Cambodia-based casino/hotel operator Naga Corp’s (Hong Kong: 3918, OTC: NGCRF) results offered no surprises; net profit was down 20%. The main reason was the termination of a contract between Naga and Poibos, a South Korea-based entertainment company. Poibos had committed to pay Naga $25.2 million per year for the use of 30 gaming tables, from which Naga received $12.6 million.

Although this is a clear drawback in short-term cash flow generation, it doesn't alter the operational side of the business, which remains strong. The company continues to attract local players, who account for 45% of revenue.
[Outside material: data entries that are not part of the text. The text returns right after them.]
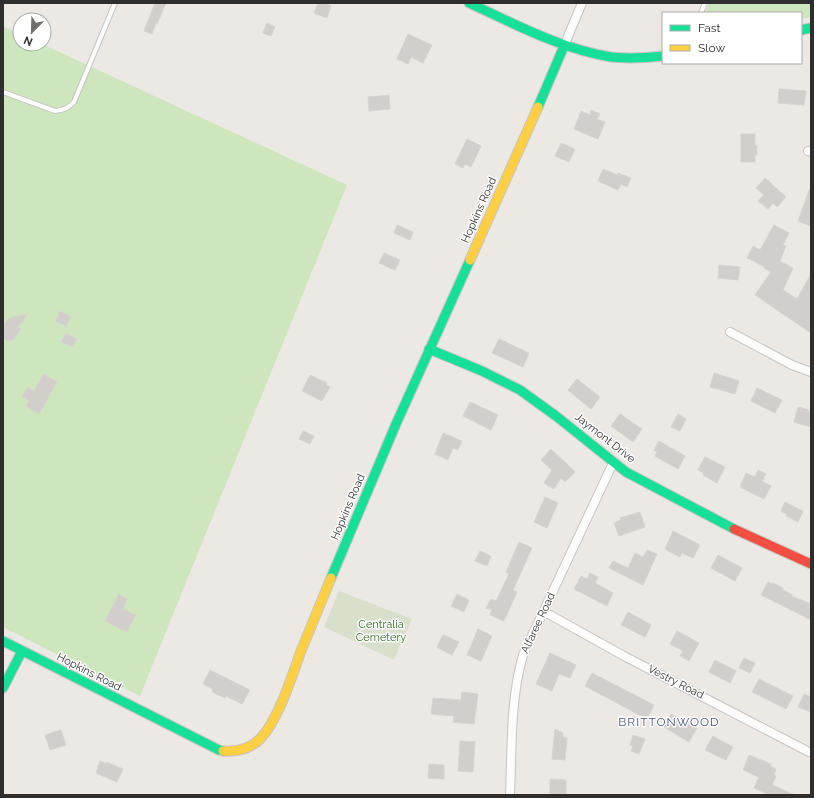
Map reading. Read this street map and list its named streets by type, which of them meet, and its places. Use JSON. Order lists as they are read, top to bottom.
{
  "streets": {
    "main road": ["Hopkins Road", "Jaymont Drive"],
    "street": ["Alfaree Road", "Vestry Road"]
  },
  "crossings": [
    ["Hopkins Road", "Jaymont Drive"],
    ["Jaymont Drive", "Alfaree Road"],
    ["Alfaree Road", "Vestry Road"]
  ],
  "districts": ["BRITTONWOOD"],
  "parks": ["Centralia Cemetery"],
  "legend": ["Fast", "Slow"],
  "north": "bottom left"
}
Naga remains in talks with Harrah’s Entertainment (which went private in a leveraged buyout that closed in early 2008—Editor)regarding future cooperation plans and is also negotiating with operators in Macau. That said, Naga’s accounts receivables increased to $66 million from $34 million in 2007, as payments from casino trip operators have slowed.

But the company is still in a net cash position (24% of market capitalization) and has no debt. In addition, during the last quarter of 2008, Naga bought back 4.7 million shares; Chief executive officer Lip Keong Chen, who owns 63% of the company, also added to his stake. These are indications that people involved in the business are still confident in the company’s long-term prospects.

Another important positive is Naga’s monopoly status—it’s the exclusive licensed casino operator within a 200-kilometer radius of Phnom Penh and should remain so until 2035.

Furthermore, the company is ideally positioned to be the "Poor Man's VIP" experience, offering first-class services at much lower prices than those you’ll find in Macau.

Looking at the macro picture, Naga carries risks inherent in a truly emerging market. It’s the only company investors can own in Cambodia, a country with a turbulent political past still in the early stages of economic development. Be aware of the risks such an investment entails.

Naga remains, however, the perfect way to get exposure to an exciting emerging market opportunity in which the rewards can be substantial. And Naga offers a sustainable, 10% dividend yield. Naga Corp is a Buy.